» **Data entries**
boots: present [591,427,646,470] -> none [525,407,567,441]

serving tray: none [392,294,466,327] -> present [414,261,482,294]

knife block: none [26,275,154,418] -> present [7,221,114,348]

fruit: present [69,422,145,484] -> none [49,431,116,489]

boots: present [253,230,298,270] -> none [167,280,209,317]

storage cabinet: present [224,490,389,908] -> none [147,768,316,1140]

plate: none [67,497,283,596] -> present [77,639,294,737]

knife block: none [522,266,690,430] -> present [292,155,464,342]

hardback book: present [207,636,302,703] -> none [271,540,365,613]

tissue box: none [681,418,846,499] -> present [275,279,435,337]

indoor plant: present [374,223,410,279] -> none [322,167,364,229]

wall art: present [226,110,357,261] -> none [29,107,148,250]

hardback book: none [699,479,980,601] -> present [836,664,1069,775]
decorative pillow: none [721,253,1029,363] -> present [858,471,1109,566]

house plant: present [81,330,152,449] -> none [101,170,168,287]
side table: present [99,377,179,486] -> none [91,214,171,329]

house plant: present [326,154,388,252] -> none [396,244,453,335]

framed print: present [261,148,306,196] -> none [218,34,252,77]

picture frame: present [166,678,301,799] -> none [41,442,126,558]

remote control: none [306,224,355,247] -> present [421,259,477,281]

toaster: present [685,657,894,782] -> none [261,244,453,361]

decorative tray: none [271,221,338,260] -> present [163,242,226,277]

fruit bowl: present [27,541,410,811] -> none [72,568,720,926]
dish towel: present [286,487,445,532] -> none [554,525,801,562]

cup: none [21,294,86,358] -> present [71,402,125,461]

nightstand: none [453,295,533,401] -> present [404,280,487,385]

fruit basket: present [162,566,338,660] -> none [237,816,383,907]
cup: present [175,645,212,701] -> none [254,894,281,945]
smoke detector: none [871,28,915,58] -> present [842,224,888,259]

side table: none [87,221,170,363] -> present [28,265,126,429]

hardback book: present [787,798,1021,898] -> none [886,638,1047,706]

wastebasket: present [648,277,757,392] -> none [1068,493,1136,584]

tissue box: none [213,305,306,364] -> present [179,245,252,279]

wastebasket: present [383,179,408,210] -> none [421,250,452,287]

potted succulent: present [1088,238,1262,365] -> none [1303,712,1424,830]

» **Problem to work on**
Write out every line in the data that holds the string "block".

» **Expected answer**
knife block: none [26,275,154,418] -> present [7,221,114,348]
knife block: none [522,266,690,430] -> present [292,155,464,342]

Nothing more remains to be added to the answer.